Genome informatics

The informatics activities of the Facility include the establishment and maintenance of high-performance computing (HPC) infrastructure; the development of HPC workflows for genomics data analysis; and data management.

Analysis Workflows

Our analysis workflows are built around established and well-maintained bioinformatics tools and resources.

Quality Control

We use FastQC for raw read quality control and Picard Tools for mapped read quality control.

Sequencing Read Mapping

Genomic sequencing reads are mapped to the reference sequence using BWA-MEM. The spliced read mapper TopHat2 is used to map reads from transcriptome sequencing.

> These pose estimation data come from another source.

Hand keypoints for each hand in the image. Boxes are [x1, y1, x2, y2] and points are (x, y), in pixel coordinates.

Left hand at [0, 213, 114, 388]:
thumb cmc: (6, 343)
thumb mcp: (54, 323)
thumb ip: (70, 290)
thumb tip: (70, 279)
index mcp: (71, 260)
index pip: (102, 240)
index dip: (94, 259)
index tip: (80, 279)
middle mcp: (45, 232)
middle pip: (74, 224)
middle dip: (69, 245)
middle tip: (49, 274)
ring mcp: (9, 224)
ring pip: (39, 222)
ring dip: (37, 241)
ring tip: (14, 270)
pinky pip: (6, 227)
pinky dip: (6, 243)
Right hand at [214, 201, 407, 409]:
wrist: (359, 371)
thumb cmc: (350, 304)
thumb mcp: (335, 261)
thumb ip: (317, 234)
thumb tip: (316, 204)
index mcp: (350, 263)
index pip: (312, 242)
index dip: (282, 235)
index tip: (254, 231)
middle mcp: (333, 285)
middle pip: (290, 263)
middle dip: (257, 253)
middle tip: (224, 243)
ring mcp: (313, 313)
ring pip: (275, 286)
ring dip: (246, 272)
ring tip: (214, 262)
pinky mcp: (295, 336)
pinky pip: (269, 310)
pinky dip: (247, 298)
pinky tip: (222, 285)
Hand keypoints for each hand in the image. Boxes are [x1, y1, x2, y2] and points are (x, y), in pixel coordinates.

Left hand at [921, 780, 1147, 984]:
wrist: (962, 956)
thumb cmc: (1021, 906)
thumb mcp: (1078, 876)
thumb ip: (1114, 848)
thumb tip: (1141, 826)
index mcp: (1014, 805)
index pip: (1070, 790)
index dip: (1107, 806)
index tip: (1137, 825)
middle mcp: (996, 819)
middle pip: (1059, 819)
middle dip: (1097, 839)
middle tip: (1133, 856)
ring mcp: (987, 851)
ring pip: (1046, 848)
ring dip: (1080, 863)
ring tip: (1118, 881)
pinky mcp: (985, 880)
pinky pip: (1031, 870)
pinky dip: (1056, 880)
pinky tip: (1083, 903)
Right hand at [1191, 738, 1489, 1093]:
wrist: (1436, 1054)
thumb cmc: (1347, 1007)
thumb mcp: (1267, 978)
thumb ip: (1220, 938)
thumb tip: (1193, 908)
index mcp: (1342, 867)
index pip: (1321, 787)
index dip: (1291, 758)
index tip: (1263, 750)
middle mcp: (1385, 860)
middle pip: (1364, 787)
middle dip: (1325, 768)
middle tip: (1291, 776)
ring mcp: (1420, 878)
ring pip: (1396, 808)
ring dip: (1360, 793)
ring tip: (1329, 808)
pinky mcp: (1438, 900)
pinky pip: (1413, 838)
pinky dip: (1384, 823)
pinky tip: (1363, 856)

Variant Calling and Annotation

For post-processing, variant calling and variant quality filtering we use the Genome Analysis Tool Kit (GATK). Copy number variation is assessed with ExomeDepth. Variants are annotated with ANNOVAR. Our annotation includes variant information from the Human Gene Mutation Database Professional.

Differential Expression Analysis and Transcriptome Reconstruction

Our differential expression analysis is based on HTseq for read counting and DESeq for differential expression calling. Differentially expressed gene sets are tested for functional enrichment using DAVID and GSEA.

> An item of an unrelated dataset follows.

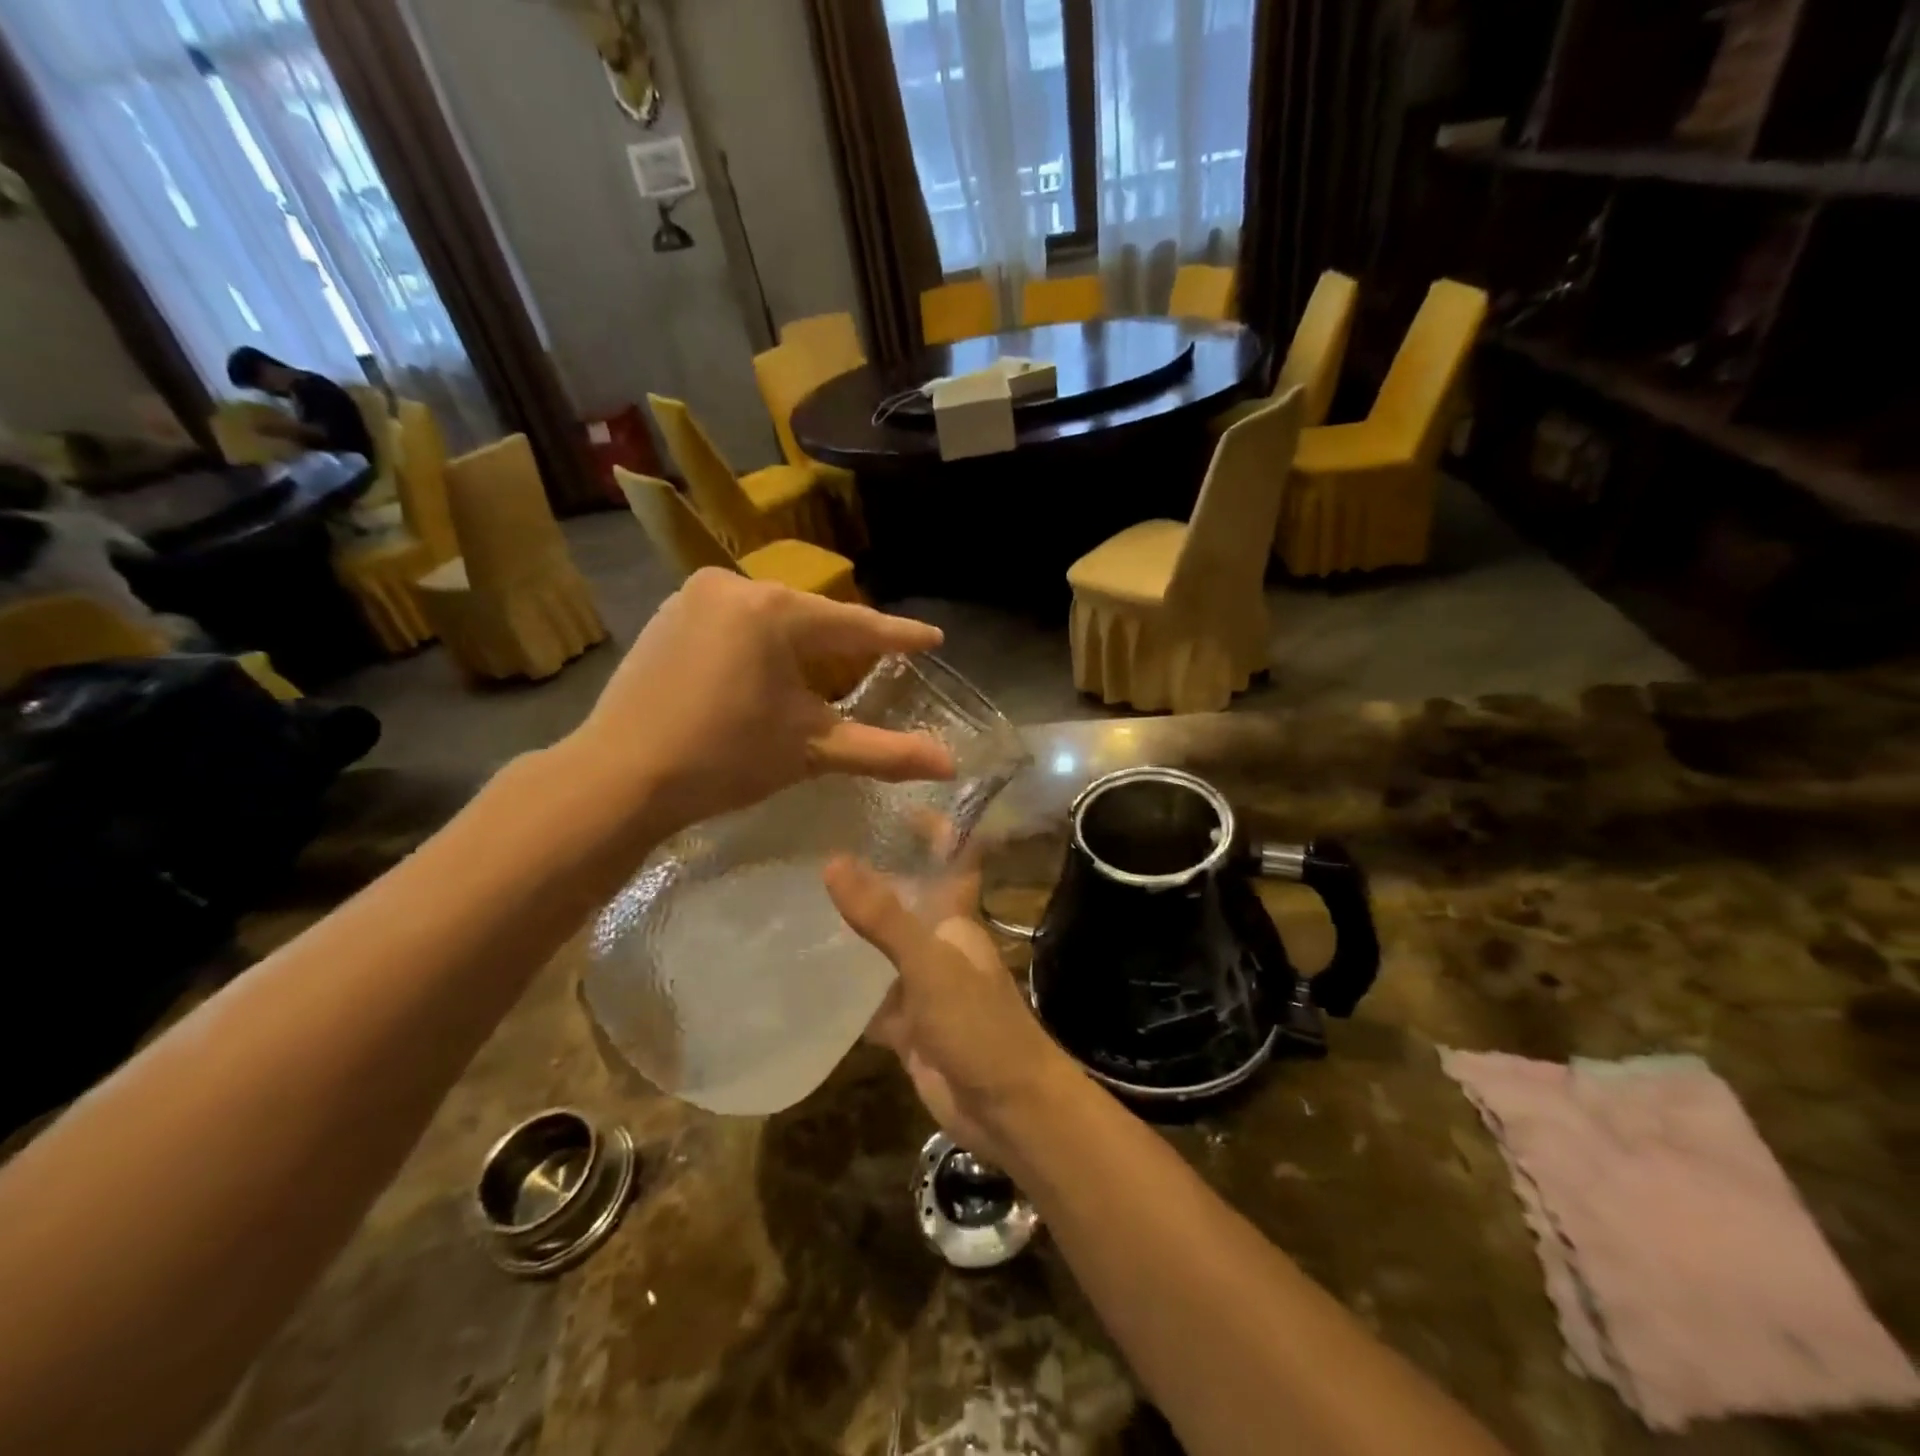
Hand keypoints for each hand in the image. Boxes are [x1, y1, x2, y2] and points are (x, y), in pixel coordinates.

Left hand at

Cancer Mutation Detection and Annotation

We use MuTect for point mutation calling and Somatic Indel Detector (GATK version 2.3-9) for detection of short somatic insertions/deletions. Larger genomic rearrangements are detected with CREST. The annotation of somatic mutations is carried out with Oncotator.

Metagenomic Profiling

We maintain analysis pipelines for the identification and classification of exogenous sequences in host genomic background from transcriptome sequencing which are based on IMSA and RINS.

Methylation Profiling

We carry out MeDIP-seq analysis pipeline uses MEDIPS for differential methylation calling.

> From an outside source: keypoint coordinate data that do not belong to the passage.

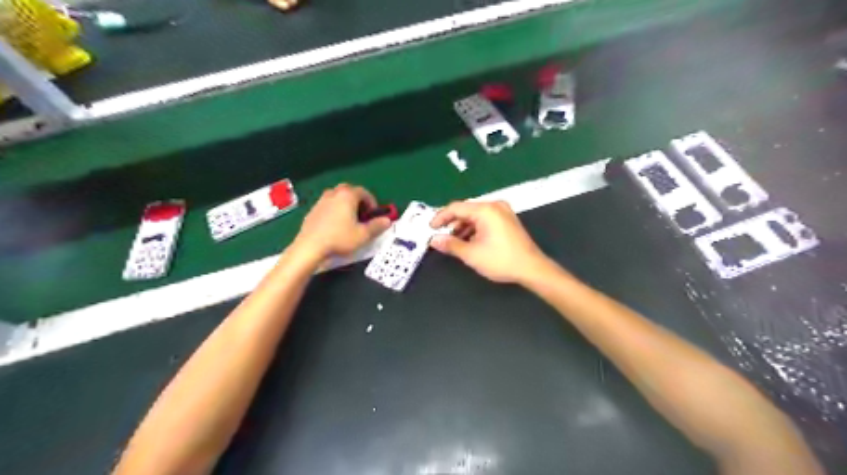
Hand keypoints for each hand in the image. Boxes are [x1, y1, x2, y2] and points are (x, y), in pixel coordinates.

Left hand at [294, 184, 392, 260]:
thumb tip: (387, 220)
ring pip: (336, 197)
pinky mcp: (312, 211)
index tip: (374, 214)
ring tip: (349, 219)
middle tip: (362, 214)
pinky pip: (327, 206)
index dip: (372, 202)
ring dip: (345, 204)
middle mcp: (333, 194)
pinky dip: (334, 211)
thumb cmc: (340, 238)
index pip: (364, 192)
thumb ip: (377, 226)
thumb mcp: (363, 235)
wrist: (310, 247)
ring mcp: (321, 202)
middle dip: (358, 200)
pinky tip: (335, 226)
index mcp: (347, 196)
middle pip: (348, 190)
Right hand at [430, 201, 550, 285]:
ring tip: (453, 242)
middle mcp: (494, 206)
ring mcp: (503, 212)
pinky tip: (469, 241)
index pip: (456, 208)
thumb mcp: (472, 254)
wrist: (532, 268)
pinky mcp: (507, 220)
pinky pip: (485, 220)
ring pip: (475, 216)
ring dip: (463, 227)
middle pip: (466, 210)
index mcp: (485, 210)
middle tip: (440, 236)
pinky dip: (474, 229)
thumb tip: (434, 240)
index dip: (440, 217)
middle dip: (452, 223)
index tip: (430, 228)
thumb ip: (451, 244)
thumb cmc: (501, 260)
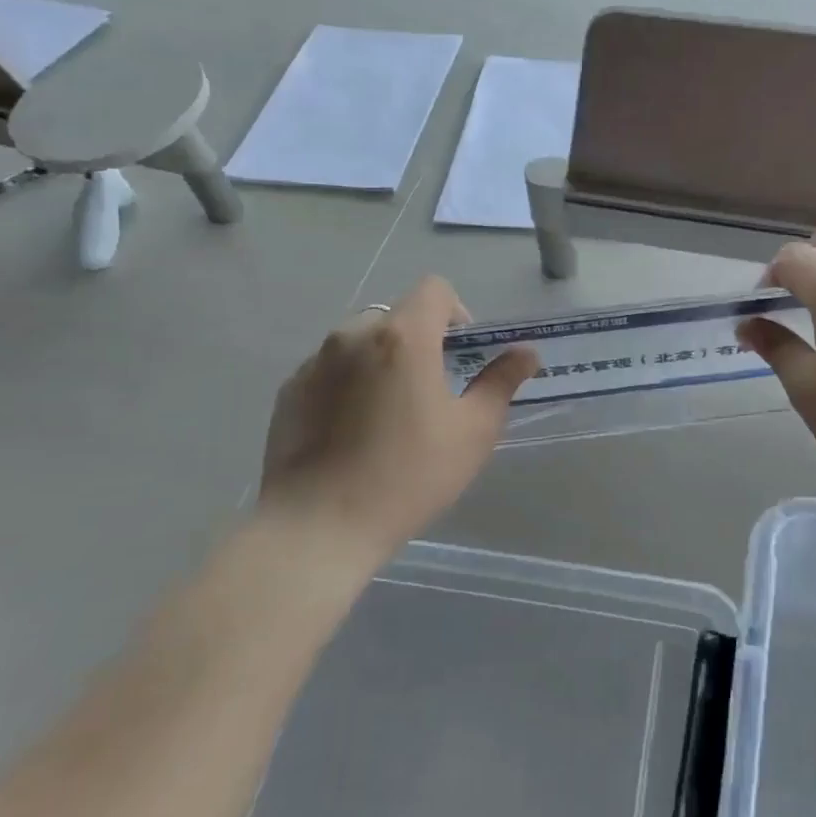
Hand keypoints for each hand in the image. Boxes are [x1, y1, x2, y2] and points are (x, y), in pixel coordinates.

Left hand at [259, 277, 536, 559]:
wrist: (317, 527)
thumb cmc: (408, 476)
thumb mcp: (472, 432)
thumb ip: (501, 382)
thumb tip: (526, 353)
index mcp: (403, 337)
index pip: (435, 289)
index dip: (457, 313)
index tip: (461, 356)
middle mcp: (354, 334)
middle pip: (397, 315)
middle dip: (419, 341)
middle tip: (430, 391)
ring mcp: (315, 362)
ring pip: (361, 341)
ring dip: (382, 360)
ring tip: (388, 414)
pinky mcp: (289, 390)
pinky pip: (330, 369)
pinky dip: (348, 383)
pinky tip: (351, 432)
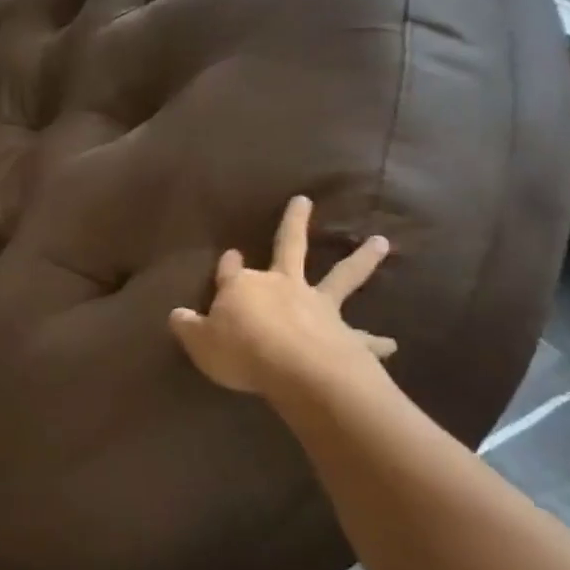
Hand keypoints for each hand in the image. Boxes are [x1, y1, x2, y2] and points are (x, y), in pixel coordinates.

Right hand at [169, 196, 395, 399]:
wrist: (295, 368)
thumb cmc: (241, 352)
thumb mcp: (199, 342)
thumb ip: (187, 326)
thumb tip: (177, 314)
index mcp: (243, 287)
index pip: (231, 269)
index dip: (229, 264)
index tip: (231, 254)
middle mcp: (282, 286)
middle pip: (289, 247)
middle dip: (293, 223)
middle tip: (304, 200)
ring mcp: (317, 305)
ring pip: (341, 276)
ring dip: (361, 259)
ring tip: (381, 242)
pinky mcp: (344, 333)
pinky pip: (363, 337)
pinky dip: (377, 341)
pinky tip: (392, 344)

The facility works closely with the Imperial HPC Service and Data Centre to implement and maintain the HPC infrastructure required for the analysis of large-scale genomics datasets. We have dedicated access to 320 CPU cores across 20 HPC nodes, with 16 cores and 128GB of memory on a compute cluster. Furthermore, we have access to an SGI Altix shared memory system with a total of 384 CPU cores and 5TB of memory. Our data is stored on secure, backed-up storage at the Imperial Data Centre. In total, we have access to more than 150TB of storage.


Human Gene Mutation Database (HGMD) Professional

HGMD Professional is a curated database of human inherited disease mutations. It is widely used in genetics research to facilitate the prioritisation and interpretation of variants. We have a departmental license for HGMD Pro, enabling us to include HGMD annotations with our variant annotation service. In addition, we have a licence for the online version of the database. This allows individual investigators to query the database in order to analyse candidate genes for disease linkage and predisposition. Please contact us if you would like to access HGMD Pro.

UCSC Genome Browser Mirror

The USCS Genome Browser is a widely used interactive website for browsing genome sequences of human and model organisms. Sequence information is integrated with a comprehensive catalogue of annotations, including variant information, phenotype data, and gene regulation data from ENCODE, making it an ideal tool for interrogation of variant, expression and ChIP data. We maintain a local mirror of the UCSC Genome Browser for the human reference genome sequence, allowing our users to browse their data sets in the context of genomic information without having to upload information to external servers.